Towns in Machakos County on the outskirts of Nairobi from the 2000s been inhabited by people who work in Nairobi. Athi River is one town that has seen people move there. This shows that people have started to prefer living outside the core of the city. Under the Nairobi 2030 Masterplan, Machakos County is to become a dormitory town for Core Nairobi.

==== Konza Techno City ====
Konza Technology City dubbed "Africa’s Silicon Valley" will be the single largest property development ever done in Kenya. It is going to host the technology city as part of many programmes that aim to steer Kenya into middle income status. It will cost a whooping US$14.5 billion after commencing in January 2013 and is to be completed by 2030.

=== Kiambu (North Metro) ===
With the recent completion of the expansion of a Thika road connecting Core Nairobi to Kiambu County, there has been a lot of property development happening like Mi Vida Garden City Apartment with the most significant being.

==== Tatu City ====
Tatu City is a property development by Moscow-based Renaissance Partners. The development will cost US$2.5 billion; groundbreaking commenced in early 2013.

=== Kajiado (South Metro) ===
Kajiado County is currently home to Kenya's richest people. There are many residential neighbourhoods that host people who work in Nairobi examples are Ngong, Kitengela, Kiserian and Ongata Rongai. Kitengela is close to Athi River which has also started rising as a popular residential area.

== Mombasa ==
Mombasa is the second-largest city in Kenya.

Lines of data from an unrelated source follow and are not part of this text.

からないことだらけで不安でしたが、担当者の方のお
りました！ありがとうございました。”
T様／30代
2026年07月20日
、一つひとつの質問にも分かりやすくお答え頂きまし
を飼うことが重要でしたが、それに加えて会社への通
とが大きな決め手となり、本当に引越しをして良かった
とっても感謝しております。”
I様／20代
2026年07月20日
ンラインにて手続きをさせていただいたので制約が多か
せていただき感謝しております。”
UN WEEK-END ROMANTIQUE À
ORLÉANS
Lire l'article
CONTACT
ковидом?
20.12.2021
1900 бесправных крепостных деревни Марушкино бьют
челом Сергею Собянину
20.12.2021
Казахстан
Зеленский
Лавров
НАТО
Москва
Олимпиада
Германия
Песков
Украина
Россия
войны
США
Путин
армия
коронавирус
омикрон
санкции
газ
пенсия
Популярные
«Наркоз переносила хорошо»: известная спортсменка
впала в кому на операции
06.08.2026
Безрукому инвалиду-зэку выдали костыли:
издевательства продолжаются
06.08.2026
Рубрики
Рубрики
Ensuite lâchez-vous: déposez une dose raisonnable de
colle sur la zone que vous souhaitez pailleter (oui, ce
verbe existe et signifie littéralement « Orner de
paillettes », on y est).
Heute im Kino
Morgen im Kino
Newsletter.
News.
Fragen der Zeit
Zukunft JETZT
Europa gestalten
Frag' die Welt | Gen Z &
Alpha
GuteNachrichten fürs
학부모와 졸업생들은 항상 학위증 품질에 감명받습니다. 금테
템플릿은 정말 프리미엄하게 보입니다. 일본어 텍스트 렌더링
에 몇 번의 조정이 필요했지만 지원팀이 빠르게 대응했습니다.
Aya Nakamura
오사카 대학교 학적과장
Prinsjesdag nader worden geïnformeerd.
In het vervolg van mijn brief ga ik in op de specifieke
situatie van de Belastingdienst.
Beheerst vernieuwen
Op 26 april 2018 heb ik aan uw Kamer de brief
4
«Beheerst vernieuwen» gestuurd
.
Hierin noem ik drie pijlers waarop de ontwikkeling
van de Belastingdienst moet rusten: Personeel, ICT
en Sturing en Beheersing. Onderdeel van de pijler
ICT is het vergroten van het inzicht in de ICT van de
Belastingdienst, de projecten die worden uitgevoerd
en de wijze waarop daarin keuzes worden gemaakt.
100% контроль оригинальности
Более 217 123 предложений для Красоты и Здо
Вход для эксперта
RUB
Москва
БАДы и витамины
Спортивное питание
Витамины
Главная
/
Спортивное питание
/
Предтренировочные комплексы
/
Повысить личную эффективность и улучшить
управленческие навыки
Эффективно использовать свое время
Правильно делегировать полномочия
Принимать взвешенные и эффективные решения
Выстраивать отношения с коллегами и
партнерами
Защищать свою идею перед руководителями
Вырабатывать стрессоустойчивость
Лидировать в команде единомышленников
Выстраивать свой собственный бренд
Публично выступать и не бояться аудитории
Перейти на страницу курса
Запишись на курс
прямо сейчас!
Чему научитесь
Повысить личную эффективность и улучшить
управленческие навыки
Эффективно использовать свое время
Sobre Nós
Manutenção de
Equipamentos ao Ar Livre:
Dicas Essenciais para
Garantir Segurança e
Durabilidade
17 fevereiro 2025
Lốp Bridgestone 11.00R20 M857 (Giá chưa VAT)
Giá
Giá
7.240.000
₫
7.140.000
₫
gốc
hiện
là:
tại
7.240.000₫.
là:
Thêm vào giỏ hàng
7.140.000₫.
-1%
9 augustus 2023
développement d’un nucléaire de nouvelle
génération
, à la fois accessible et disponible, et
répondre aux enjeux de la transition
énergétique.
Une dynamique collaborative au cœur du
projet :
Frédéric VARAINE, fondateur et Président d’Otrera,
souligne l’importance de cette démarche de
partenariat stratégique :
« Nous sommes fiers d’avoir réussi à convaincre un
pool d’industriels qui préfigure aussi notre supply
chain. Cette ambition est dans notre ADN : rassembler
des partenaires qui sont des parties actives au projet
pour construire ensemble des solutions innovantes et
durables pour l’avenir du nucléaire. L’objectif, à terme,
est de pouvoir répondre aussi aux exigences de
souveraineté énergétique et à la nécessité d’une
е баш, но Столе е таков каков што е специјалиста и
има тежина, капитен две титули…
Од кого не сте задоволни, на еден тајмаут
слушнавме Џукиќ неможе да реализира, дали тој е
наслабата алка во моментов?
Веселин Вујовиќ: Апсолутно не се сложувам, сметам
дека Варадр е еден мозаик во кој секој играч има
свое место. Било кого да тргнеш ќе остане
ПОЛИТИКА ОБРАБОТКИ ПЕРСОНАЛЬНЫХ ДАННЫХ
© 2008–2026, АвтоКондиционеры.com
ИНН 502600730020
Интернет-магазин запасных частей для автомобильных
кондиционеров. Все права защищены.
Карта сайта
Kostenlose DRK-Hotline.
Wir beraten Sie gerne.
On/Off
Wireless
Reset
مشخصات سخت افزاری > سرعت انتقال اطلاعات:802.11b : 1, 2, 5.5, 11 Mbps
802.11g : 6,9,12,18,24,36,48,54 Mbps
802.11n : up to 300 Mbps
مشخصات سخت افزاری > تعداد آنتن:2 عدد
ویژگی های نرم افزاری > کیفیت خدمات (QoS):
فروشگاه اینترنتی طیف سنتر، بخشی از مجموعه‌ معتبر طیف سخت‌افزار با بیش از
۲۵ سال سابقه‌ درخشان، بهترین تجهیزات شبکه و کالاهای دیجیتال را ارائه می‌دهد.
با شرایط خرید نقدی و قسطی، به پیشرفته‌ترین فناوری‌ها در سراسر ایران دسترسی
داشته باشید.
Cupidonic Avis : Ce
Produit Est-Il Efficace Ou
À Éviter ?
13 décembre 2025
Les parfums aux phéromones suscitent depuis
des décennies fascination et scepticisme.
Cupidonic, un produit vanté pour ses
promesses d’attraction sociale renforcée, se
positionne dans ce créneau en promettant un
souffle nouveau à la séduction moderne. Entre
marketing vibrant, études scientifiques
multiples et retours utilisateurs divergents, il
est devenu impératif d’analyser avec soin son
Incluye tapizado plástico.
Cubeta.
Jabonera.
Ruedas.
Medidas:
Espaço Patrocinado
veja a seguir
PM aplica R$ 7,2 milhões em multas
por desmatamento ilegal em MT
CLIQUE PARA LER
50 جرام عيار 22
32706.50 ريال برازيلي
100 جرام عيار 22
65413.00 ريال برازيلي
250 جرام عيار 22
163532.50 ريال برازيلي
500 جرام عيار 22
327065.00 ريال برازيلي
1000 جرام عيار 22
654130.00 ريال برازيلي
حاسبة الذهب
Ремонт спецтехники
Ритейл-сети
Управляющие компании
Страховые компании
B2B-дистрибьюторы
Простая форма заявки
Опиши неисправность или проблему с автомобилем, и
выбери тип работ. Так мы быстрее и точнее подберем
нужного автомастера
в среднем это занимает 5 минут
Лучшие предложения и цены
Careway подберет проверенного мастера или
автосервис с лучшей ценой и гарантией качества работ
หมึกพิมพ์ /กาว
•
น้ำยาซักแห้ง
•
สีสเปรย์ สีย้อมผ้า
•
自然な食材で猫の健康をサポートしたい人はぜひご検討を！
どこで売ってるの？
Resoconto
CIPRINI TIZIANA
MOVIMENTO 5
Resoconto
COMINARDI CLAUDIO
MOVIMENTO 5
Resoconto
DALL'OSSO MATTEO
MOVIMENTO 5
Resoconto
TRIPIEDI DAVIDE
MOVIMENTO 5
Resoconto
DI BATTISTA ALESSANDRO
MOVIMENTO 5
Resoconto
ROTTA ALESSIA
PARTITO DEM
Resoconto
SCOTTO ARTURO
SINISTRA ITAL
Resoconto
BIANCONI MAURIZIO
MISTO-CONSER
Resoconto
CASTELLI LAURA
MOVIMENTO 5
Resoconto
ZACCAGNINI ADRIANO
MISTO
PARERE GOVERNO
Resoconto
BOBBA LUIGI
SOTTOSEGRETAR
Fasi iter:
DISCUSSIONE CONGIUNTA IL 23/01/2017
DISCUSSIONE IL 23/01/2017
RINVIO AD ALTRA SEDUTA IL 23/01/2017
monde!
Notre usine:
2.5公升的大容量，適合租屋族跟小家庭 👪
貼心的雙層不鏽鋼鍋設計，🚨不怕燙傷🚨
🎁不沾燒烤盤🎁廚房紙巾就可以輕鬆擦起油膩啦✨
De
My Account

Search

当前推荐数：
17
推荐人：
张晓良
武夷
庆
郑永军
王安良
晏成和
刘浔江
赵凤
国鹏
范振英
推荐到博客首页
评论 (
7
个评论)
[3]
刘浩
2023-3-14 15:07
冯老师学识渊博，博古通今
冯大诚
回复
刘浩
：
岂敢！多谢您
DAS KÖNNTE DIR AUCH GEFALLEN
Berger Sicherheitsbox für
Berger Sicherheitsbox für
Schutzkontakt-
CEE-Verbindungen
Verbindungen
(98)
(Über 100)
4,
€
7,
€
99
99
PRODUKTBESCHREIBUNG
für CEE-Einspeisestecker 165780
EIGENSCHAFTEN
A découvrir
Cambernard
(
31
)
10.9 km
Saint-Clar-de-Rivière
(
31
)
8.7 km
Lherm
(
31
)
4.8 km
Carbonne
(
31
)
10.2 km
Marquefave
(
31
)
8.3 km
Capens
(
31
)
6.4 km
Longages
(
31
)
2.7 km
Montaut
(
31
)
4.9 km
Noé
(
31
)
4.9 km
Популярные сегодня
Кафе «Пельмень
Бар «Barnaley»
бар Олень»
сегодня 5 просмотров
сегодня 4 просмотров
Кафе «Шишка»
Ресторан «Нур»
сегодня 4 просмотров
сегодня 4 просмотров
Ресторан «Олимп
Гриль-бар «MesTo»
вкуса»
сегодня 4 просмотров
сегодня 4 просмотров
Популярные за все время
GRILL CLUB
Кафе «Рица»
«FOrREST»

Prime land in Mombasa is up for grabs as a property boom like the one witnessed in the 1970s continues to push up home prices in the coastal town.

=== Shanzu ===
Shanzu is also another affluent neighbourhood right past Whitesands beach hotel at Bamburi beach. The area houses high-profile housing developments.

=== English Point Marina ===
English Point Marina is a waterfront mixed-use development in Mombasa, Kenya, located near the Old Town and overlooking Tudor Creek. The project includes residential apartments, hospitality facilities, restaurants and marina-related infrastructure.

The project was opened in January 2016 by President Uhuru Kenyatta. The EastAfrican reported that the development cost about US$47 million and was financed by Kenya Commercial Bank.

Earlier reports described apartment units in the development as being priced between KSh36 million and KSh150 million, placing it in the high-end coastal residential and hospitality market.